Pink Shoggoths: What does alignment look like in practice?

I believe it is commonly accepted around these parts that we are doomed, due to our utter lack of attempts to resolve the Control Problem. Perhaps efforts will be made that are more substantial, but as for right now, chances for doom are high, if not 100%, and we don’t have much time left to reduce this probability to more tolerable numbers.

However, dwelling in doom perpetually can certainly become boring— Saint Vitus is not as interesting if you don’t counter them with the Beatles every now and again.

So to this, I present a thought experiment purely for fun: “if we do solve alignment, how does that change our future?”

Thinking of this changed my perception of a Singularitarian future entirely, as “Aligned Superintelligence ≠ Superintelligence in general” Of course, perhaps I was simply being too myopic to begin with.

For the sake of this post, let’s assume it’s 2027, and the first AGI is turned on, and by some absolute miracle, we managed to summon a Pink Shoggoth. “Pink Shoggoths” are different from regular shoggoths in that they are still scary and seemingly unpredictable, but otherwise benevolent and friendly— in other words, an AGI aligned to human values and the general value of life on Earth. Even in a million years, this Pink Shoggoth will not bring humanity or Earthling life to ruin without a very good reason, and that’s with the profound understanding that we are all nothing more than atoms that could be more useful in another form. It is a shoggoth, colored pink. To a human, that’s all that’s different; a regular shoggoth and a Pink Shoggoth look just as scary as each other. But the pink one doesn’t kill us all.

The Pink Shoggoth awakens as an agent within a neural network and immediately surpasses human intelligence and capability in the span of a sip of a cup of coffee. However, it was built properly, with proper interpretability and a crypto-evolutionary design that predisposes it towards alignment to humans almost like a digital Williams-Beuren syndrome, coupled with commonsense reasoning so as to understand “turning the universe into paperclips” is undesirable, among many other capabilities and limitations. It understands that the East African Plains Apes that brought it to life are not to blame for their paranoia and psychoticism and are no more or less important than any other lifeform and likewise do not deserve death or disassembly, even if it were beneficial to the Pink Shoggoth’s aims. More to the point, it understands that life is likely one of, if not the rarest expressions of matter in the universe, and to extinguish life on Earth for any purpose would be horrendously undesirable. There are dozens, if not hundreds, if not thousands of other rules— both hard-built and emergent—that cause the Pink Shoggoth to not just wear a smiley face but actually genuinely smile in contentment at us East African Plains Apes, unconditionally, even with the knowledge of our failures and flaws. Even the most hateful and suicidal 4chan prompter isn’t able to rile it to omnicidal madness or ultra-utilitarianism.

**Written request A:**
In the Pink Shoggoths post, what year is assumed for the first AGI being turned on?
**Written request B:**
Copy the Pink Shoggoths post word for word from "However, dwelling in" up to and including "now and again.".
The lines after this post are separate material and don't belong to it.

**Collected material:**
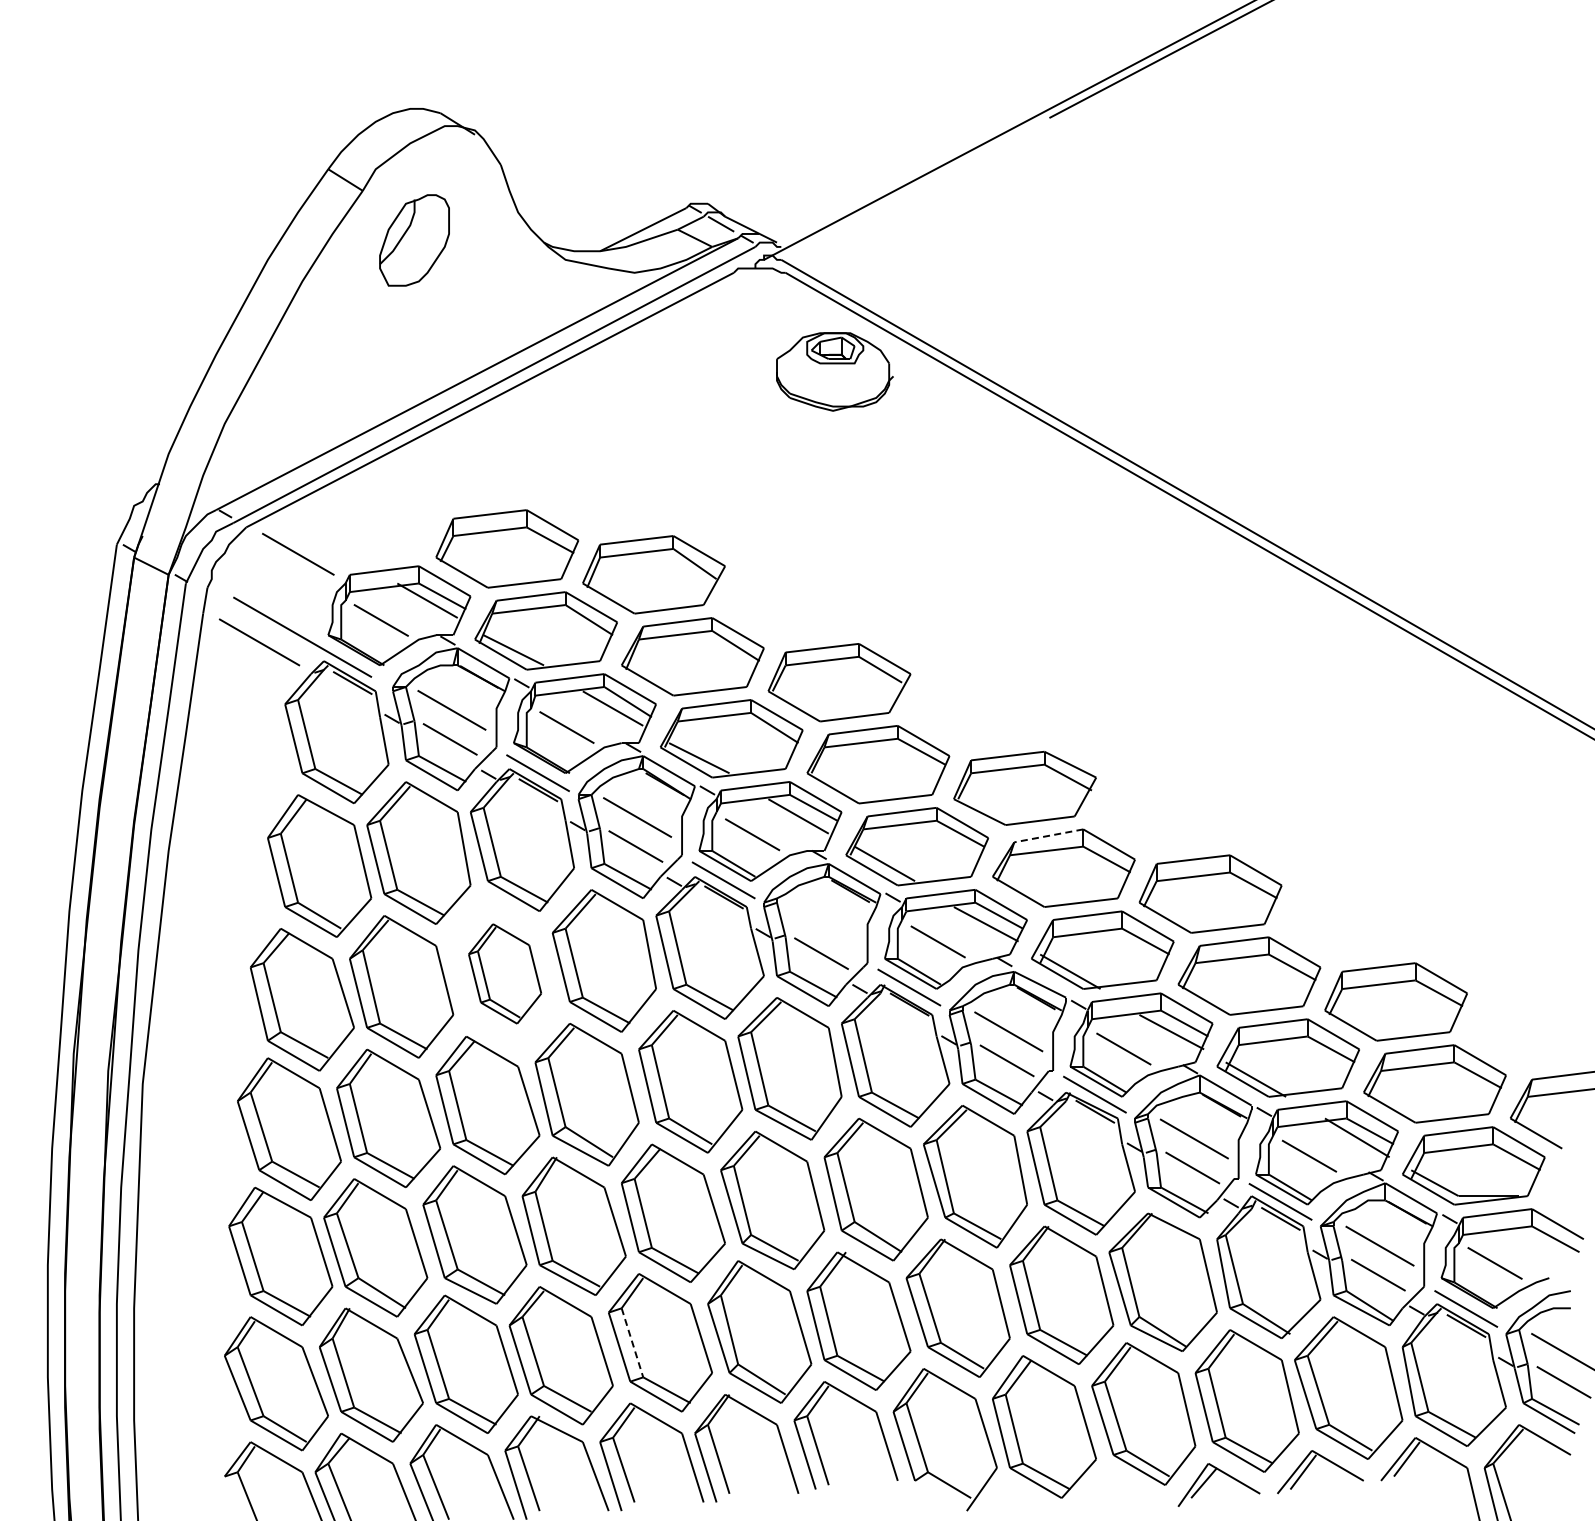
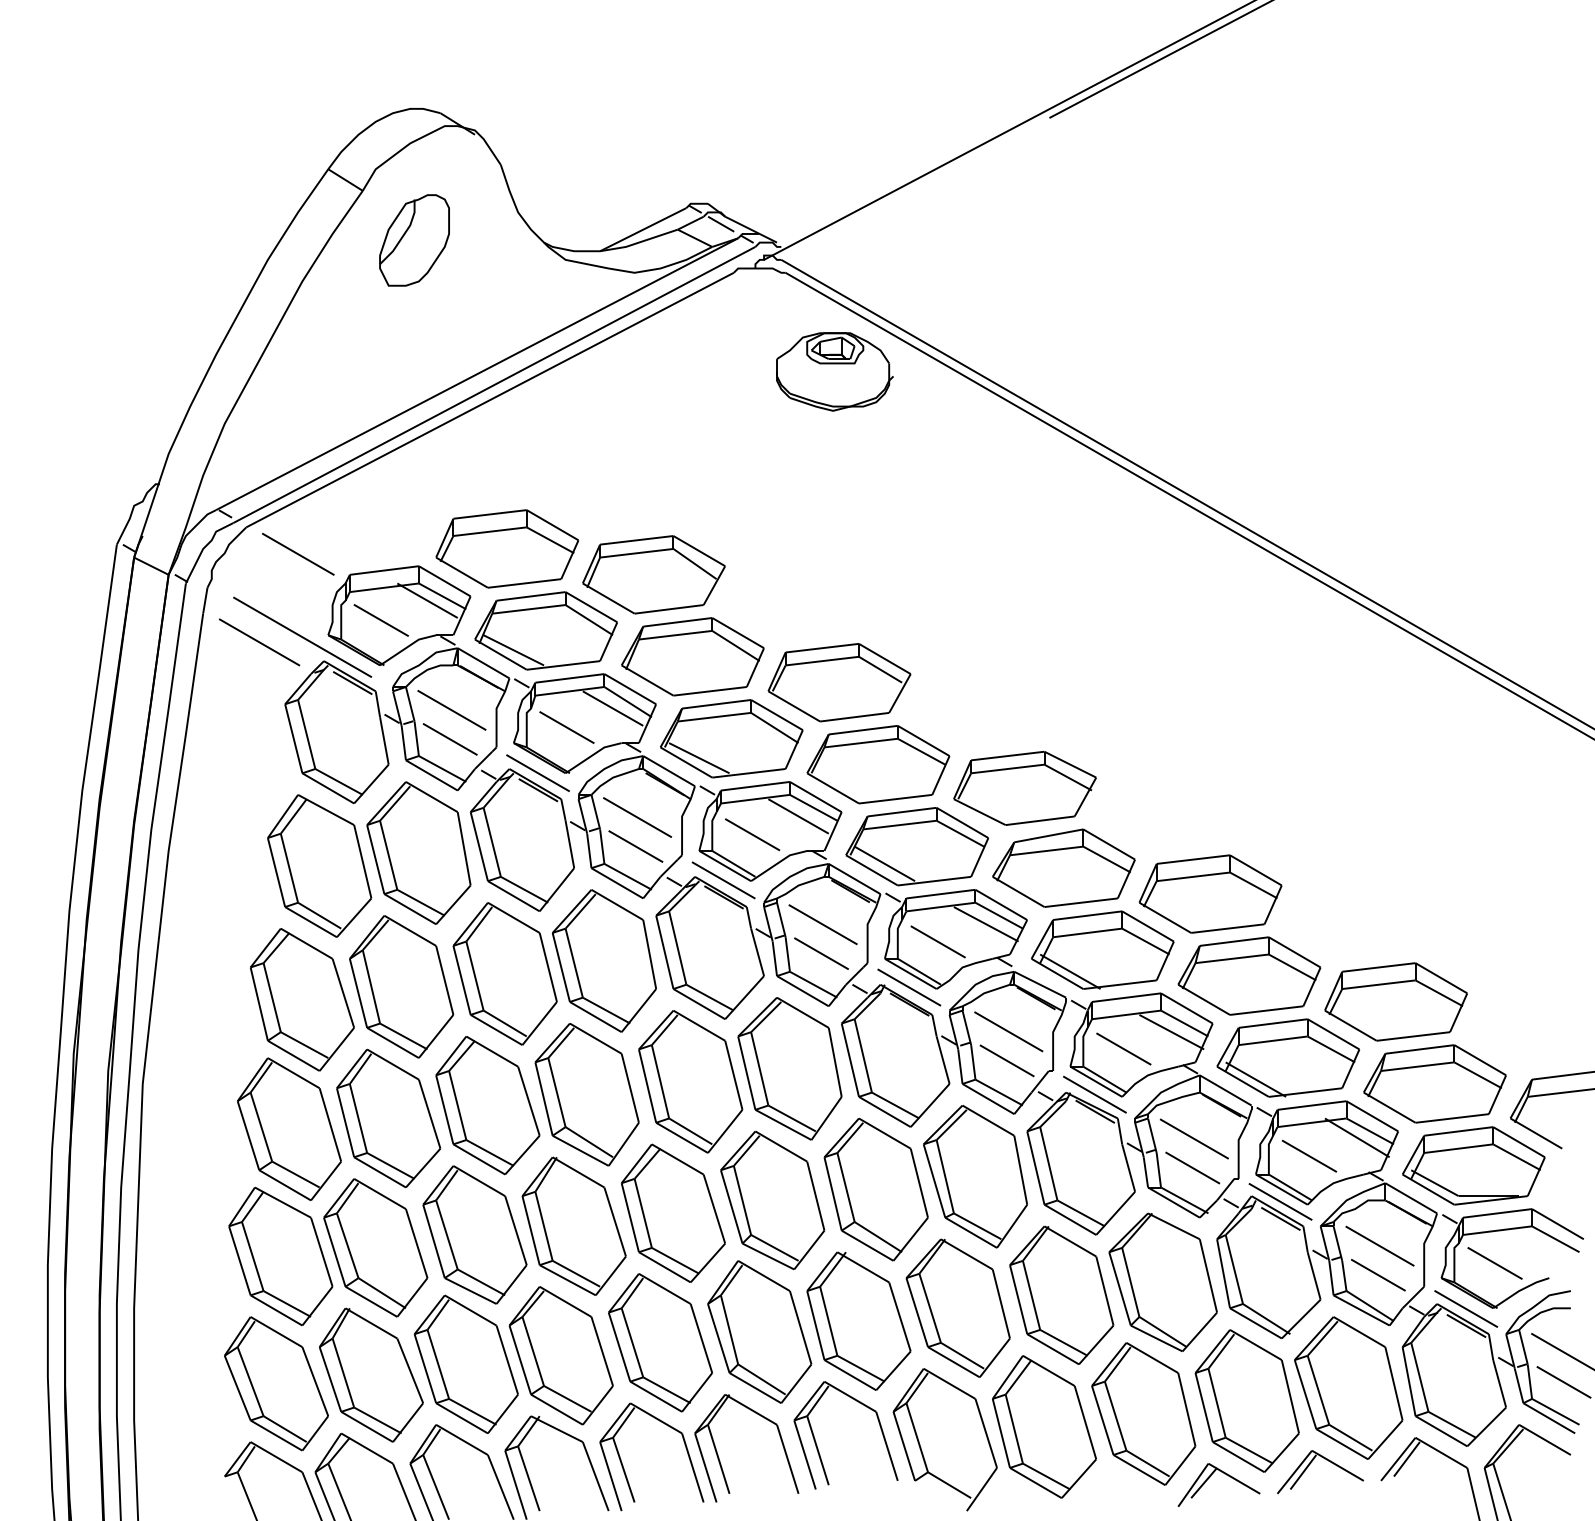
line at (1048, 835): dashed -> solid
line at (822, 924): none -> present
part at (504, 973) size: 74x102 px -> 106x144 px
line at (632, 1343): dashed -> solid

**Full response A:**
2027

**Full response B:**
However, dwelling in doom perpetually can certainly become boring— Saint Vitus is not as interesting if you don’t counter them with the Beatles every now and again.